JUNE JONES, CLINICAL NURSE SPECIALIST IN LEG ULCERS, CHURCHTOWN COMMUNITY CLINIC, SOUTHPORT, MERSEYSIDE

General patient assessment

General patient assessment
A structured assessment that includes clinical history and physical examination is essential to determine pathologies underlying leg ulceration and why the patient has a wound that may be failing to heal. Such an assessment should be conducted not only on the first occurrence of the ulcer but also on any recurrence, and should be ongoing thereafter. It is only then that an appropriate treatment plan can be formulated. Observation of the ulcer alone is insufficient to determine the aetiology: the patient's past medical history and current medication will provide clues as to its underlying cause. The assessment should also identify any psychological or social factors that could have an impact on treatment, concordance and quality of life as well as the patient's understanding of the disease process.
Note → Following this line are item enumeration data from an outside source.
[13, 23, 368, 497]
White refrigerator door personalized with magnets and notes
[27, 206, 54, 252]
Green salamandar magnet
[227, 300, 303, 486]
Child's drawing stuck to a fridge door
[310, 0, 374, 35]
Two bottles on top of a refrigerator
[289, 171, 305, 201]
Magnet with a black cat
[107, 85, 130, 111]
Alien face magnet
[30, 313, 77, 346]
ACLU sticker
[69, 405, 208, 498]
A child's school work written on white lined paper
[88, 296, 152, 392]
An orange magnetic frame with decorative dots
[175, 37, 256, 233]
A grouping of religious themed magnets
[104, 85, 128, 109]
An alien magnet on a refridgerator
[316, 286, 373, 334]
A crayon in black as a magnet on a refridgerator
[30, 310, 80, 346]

Ideally, a healthcare professional trained in leg ulcer management should perform the assessment.

Vascular assessment
It is important that any arterial insufficiency is detected so as to avoid inappropriate or even dangerous therapy being initiated. Both limbs should be assessed, irrespective of whether both are ulcerated. Research suggests that diagnosis should not be based solely on the absence or presence of pedal pulses, as this is a poor indicator of the presence of arterial disease (Moffatt and O'Hare, 1995).

The hand-held Doppler which measures ankle brachial pressure index (ABPI) forms the basis of arterial assessment. Practitioners require training and supervision in this technique otherwise ABPI measurements can be unreliable.